/---
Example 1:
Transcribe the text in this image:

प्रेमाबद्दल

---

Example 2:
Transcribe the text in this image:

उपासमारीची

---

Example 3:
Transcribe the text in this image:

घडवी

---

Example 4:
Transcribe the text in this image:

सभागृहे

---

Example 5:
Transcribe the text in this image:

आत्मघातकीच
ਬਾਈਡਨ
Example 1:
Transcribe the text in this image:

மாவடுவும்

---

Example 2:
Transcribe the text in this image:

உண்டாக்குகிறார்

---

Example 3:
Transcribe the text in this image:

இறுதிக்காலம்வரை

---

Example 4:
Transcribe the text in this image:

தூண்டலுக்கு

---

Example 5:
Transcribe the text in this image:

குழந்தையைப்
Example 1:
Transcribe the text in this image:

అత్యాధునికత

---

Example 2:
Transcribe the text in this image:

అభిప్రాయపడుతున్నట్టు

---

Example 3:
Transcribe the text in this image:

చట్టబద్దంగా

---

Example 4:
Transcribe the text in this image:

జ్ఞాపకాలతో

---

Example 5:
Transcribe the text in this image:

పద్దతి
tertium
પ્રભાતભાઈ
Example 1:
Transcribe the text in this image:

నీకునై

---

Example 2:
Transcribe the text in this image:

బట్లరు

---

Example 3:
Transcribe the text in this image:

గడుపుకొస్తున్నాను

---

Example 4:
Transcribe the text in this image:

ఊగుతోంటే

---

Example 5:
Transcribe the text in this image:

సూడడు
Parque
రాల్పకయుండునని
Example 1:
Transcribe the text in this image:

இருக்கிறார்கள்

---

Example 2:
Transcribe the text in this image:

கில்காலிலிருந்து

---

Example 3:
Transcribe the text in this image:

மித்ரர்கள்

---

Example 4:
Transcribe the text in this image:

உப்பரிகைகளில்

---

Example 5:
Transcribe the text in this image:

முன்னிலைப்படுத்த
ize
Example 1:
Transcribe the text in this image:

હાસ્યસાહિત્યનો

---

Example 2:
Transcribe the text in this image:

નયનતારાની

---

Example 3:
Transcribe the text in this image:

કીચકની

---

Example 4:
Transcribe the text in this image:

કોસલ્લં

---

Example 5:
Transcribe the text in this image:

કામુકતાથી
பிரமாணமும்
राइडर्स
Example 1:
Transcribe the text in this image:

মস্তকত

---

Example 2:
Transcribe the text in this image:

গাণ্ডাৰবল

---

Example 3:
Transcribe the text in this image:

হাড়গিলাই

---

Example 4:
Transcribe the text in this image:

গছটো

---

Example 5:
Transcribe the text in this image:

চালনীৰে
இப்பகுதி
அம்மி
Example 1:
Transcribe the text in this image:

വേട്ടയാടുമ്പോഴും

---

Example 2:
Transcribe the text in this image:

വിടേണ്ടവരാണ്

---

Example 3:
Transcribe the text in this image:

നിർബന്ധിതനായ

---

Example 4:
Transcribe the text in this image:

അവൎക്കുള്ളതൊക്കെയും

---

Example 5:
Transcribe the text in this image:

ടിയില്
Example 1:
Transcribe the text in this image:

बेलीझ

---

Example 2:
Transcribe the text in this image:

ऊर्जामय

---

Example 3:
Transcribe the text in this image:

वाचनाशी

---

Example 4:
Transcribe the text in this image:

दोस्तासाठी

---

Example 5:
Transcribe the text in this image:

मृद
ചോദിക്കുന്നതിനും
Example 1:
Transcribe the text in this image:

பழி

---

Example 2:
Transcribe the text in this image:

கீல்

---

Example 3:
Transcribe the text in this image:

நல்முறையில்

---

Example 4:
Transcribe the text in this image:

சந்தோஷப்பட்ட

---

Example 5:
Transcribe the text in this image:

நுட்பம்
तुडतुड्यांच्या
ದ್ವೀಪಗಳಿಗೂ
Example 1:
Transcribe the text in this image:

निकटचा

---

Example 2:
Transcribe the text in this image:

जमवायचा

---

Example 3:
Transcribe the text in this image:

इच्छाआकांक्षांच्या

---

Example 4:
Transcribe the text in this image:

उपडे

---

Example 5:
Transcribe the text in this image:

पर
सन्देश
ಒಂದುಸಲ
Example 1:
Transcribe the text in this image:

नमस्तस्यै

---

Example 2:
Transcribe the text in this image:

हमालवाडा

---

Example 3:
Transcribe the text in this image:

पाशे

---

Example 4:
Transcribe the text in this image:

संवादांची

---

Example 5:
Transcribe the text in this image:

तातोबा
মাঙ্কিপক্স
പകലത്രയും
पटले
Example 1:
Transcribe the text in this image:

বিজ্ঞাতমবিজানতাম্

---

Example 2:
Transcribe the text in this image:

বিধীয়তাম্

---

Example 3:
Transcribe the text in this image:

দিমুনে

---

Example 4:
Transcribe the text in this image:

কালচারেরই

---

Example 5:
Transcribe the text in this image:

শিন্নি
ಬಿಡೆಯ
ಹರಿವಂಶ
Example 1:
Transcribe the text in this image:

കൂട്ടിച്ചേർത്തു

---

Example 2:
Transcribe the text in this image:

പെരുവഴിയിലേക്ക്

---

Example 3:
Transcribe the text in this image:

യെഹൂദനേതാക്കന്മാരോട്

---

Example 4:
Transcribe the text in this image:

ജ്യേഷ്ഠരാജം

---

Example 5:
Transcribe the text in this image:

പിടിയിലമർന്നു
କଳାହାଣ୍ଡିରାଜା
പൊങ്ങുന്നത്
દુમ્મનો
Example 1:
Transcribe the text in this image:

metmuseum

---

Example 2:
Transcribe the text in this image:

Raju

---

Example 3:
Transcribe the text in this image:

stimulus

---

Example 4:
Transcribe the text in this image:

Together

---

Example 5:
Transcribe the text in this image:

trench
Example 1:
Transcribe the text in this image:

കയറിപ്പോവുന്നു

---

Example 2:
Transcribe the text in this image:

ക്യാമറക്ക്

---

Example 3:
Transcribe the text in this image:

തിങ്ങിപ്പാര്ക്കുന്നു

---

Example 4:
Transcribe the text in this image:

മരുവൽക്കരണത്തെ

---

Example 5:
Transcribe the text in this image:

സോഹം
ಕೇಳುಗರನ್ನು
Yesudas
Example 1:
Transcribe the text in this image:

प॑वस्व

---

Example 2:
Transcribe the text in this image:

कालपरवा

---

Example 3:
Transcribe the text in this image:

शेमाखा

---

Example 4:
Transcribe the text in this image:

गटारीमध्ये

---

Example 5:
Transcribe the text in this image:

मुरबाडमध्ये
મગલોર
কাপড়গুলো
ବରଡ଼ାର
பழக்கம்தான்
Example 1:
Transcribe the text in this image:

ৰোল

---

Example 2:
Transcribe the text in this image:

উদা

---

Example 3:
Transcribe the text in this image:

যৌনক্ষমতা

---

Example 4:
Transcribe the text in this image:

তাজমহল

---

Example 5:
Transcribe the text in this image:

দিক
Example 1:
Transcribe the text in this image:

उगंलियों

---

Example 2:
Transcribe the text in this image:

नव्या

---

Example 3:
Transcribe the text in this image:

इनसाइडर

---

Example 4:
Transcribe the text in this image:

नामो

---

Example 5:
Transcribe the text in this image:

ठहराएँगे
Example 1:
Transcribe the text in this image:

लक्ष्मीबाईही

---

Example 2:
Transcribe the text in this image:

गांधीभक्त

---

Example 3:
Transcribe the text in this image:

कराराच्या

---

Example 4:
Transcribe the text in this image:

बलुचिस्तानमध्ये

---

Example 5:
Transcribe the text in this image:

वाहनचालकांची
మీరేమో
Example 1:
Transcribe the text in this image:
\---
TASK TO CARRY OUT |
Write out the material once more so that every line matches exactly.

WRITTEN SOLUTION |
Example 1:
Transcribe the text in this image:

प्रेमाबद्दल

---

Example 2:
Transcribe the text in this image:

उपासमारीची

---

Example 3:
Transcribe the text in this image:

घडवी

---

Example 4:
Transcribe the text in this image:

सभागृहे

---

Example 5:
Transcribe the text in this image:

आत्मघातकीच
ਬਾਈਡਨ
Example 1:
Transcribe the text in this image:

மாவடுவும்

---

Example 2:
Transcribe the text in this image:

உண்டாக்குகிறார்

---

Example 3:
Transcribe the text in this image:

இறுதிக்காலம்வரை

---

Example 4:
Transcribe the text in this image:

தூண்டலுக்கு

---

Example 5:
Transcribe the text in this image:

குழந்தையைப்
Example 1:
Transcribe the text in this image:

అత్యాధునికత

---

Example 2:
Transcribe the text in this image:

అభిప్రాయపడుతున్నట్టు

---

Example 3:
Transcribe the text in this image:

చట్టబద్దంగా

---

Example 4:
Transcribe the text in this image:

జ్ఞాపకాలతో

---

Example 5:
Transcribe the text in this image:

పద్దతి
tertium
પ્રભાતભાઈ
Example 1:
Transcribe the text in this image:

నీకునై

---

Example 2:
Transcribe the text in this image:

బట్లరు

---

Example 3:
Transcribe the text in this image:

గడుపుకొస్తున్నాను

---

Example 4:
Transcribe the text in this image:

ఊగుతోంటే

---

Example 5:
Transcribe the text in this image:

సూడడు
Parque
రాల్పకయుండునని
Example 1:
Transcribe the text in this image:

இருக்கிறார்கள்

---

Example 2:
Transcribe the text in this image:

கில்காலிலிருந்து

---

Example 3:
Transcribe the text in this image:

மித்ரர்கள்

---

Example 4:
Transcribe the text in this image:

உப்பரிகைகளில்

---

Example 5:
Transcribe the text in this image:

முன்னிலைப்படுத்த
ize
Example 1:
Transcribe the text in this image:

હાસ્યસાહિત્યનો

---

Example 2:
Transcribe the text in this image:

નયનતારાની

---

Example 3:
Transcribe the text in this image:

કીચકની

---

Example 4:
Transcribe the text in this image:

કોસલ્લં

---

Example 5:
Transcribe the text in this image:

કામુકતાથી
பிரமாணமும்
राइडर्स
Example 1:
Transcribe the text in this image:

মস্তকত

---

Example 2:
Transcribe the text in this image:

গাণ্ডাৰবল

---

Example 3:
Transcribe the text in this image:

হাড়গিলাই

---

Example 4:
Transcribe the text in this image:

গছটো

---

Example 5:
Transcribe the text in this image:

চালনীৰে
இப்பகுதி
அம்மி
Example 1:
Transcribe the text in this image:

വേട്ടയാടുമ്പോഴും

---

Example 2:
Transcribe the text in this image:

വിടേണ്ടവരാണ്

---

Example 3:
Transcribe the text in this image:

നിർബന്ധിതനായ

---

Example 4:
Transcribe the text in this image:

അവൎക്കുള്ളതൊക്കെയും

---

Example 5:
Transcribe the text in this image:

ടിയില്
Example 1:
Transcribe the text in this image:

बेलीझ

---

Example 2:
Transcribe the text in this image:

ऊर्जामय

---

Example 3:
Transcribe the text in this image:

वाचनाशी

---

Example 4:
Transcribe the text in this image:

दोस्तासाठी

---

Example 5:
Transcribe the text in this image:

मृद
ചോദിക്കുന്നതിനും
Example 1:
Transcribe the text in this image:

பழி

---

Example 2:
Transcribe the text in this image:

கீல்

---

Example 3:
Transcribe the text in this image:

நல்முறையில்

---

Example 4:
Transcribe the text in this image:

சந்தோஷப்பட்ட

---

Example 5:
Transcribe the text in this image:

நுட்பம்
तुडतुड्यांच्या
ದ್ವೀಪಗಳಿಗೂ
Example 1:
Transcribe the text in this image:

निकटचा

---

Example 2:
Transcribe the text in this image:

जमवायचा

---

Example 3:
Transcribe the text in this image:

इच्छाआकांक्षांच्या

---

Example 4:
Transcribe the text in this image:

उपडे

---

Example 5:
Transcribe the text in this image:

पर
सन्देश
ಒಂದುಸಲ
Example 1:
Transcribe the text in this image:

नमस्तस्यै

---

Example 2:
Transcribe the text in this image:

हमालवाडा

---

Example 3:
Transcribe the text in this image:

पाशे

---

Example 4:
Transcribe the text in this image:

संवादांची

---

Example 5:
Transcribe the text in this image:

तातोबा
মাঙ্কিপক্স
പകലത്രയും
पटले
Example 1:
Transcribe the text in this image:

বিজ্ঞাতমবিজানতাম্

---

Example 2:
Transcribe the text in this image:

বিধীয়তাম্

---

Example 3:
Transcribe the text in this image:

দিমুনে

---

Example 4:
Transcribe the text in this image:

কালচারেরই

---

Example 5:
Transcribe the text in this image:

শিন্নি
ಬಿಡೆಯ
ಹರಿವಂಶ
Example 1:
Transcribe the text in this image:

കൂട്ടിച്ചേർത്തു

---

Example 2:
Transcribe the text in this image:

പെരുവഴിയിലേക്ക്

---

Example 3:
Transcribe the text in this image:

യെഹൂദനേതാക്കന്മാരോട്

---

Example 4:
Transcribe the text in this image:

ജ്യേഷ്ഠരാജം

---

Example 5:
Transcribe the text in this image:

പിടിയിലമർന്നു
କଳାହାଣ୍ଡିରାଜା
പൊങ്ങുന്നത്
દુમ્મનો
Example 1:
Transcribe the text in this image:

metmuseum

---

Example 2:
Transcribe the text in this image:

Raju

---

Example 3:
Transcribe the text in this image:

stimulus

---

Example 4:
Transcribe the text in this image:

Together

---

Example 5:
Transcribe the text in this image:

trench
Example 1:
Transcribe the text in this image:

കയറിപ്പോവുന്നു

---

Example 2:
Transcribe the text in this image:

ക്യാമറക്ക്

---

Example 3:
Transcribe the text in this image:

തിങ്ങിപ്പാര്ക്കുന്നു

---

Example 4:
Transcribe the text in this image:

മരുവൽക്കരണത്തെ

---

Example 5:
Transcribe the text in this image:

സോഹം
ಕೇಳುಗರನ್ನು
Yesudas
Example 1:
Transcribe the text in this image:

प॑वस्व

---

Example 2:
Transcribe the text in this image:

कालपरवा

---

Example 3:
Transcribe the text in this image:

शेमाखा

---

Example 4:
Transcribe the text in this image:

गटारीमध्ये

---

Example 5:
Transcribe the text in this image:

मुरबाडमध्ये
મગલોર
কাপড়গুলো
ବରଡ଼ାର
பழக்கம்தான்
Example 1:
Transcribe the text in this image:

ৰোল

---

Example 2:
Transcribe the text in this image:

উদা

---

Example 3:
Transcribe the text in this image:

যৌনক্ষমতা

---

Example 4:
Transcribe the text in this image:

তাজমহল

---

Example 5:
Transcribe the text in this image:

দিক
Example 1:
Transcribe the text in this image:

उगंलियों

---

Example 2:
Transcribe the text in this image:

नव्या

---

Example 3:
Transcribe the text in this image:

इनसाइडर

---

Example 4:
Transcribe the text in this image:

नामो

---

Example 5:
Transcribe the text in this image:

ठहराएँगे
Example 1:
Transcribe the text in this image:

लक्ष्मीबाईही

---

Example 2:
Transcribe the text in this image:

गांधीभक्त

---

Example 3:
Transcribe the text in this image:

कराराच्या

---

Example 4:
Transcribe the text in this image:

बलुचिस्तानमध्ये

---

Example 5:
Transcribe the text in this image:

वाहनचालकांची
మీరేమో
Example 1:
Transcribe the text in this image:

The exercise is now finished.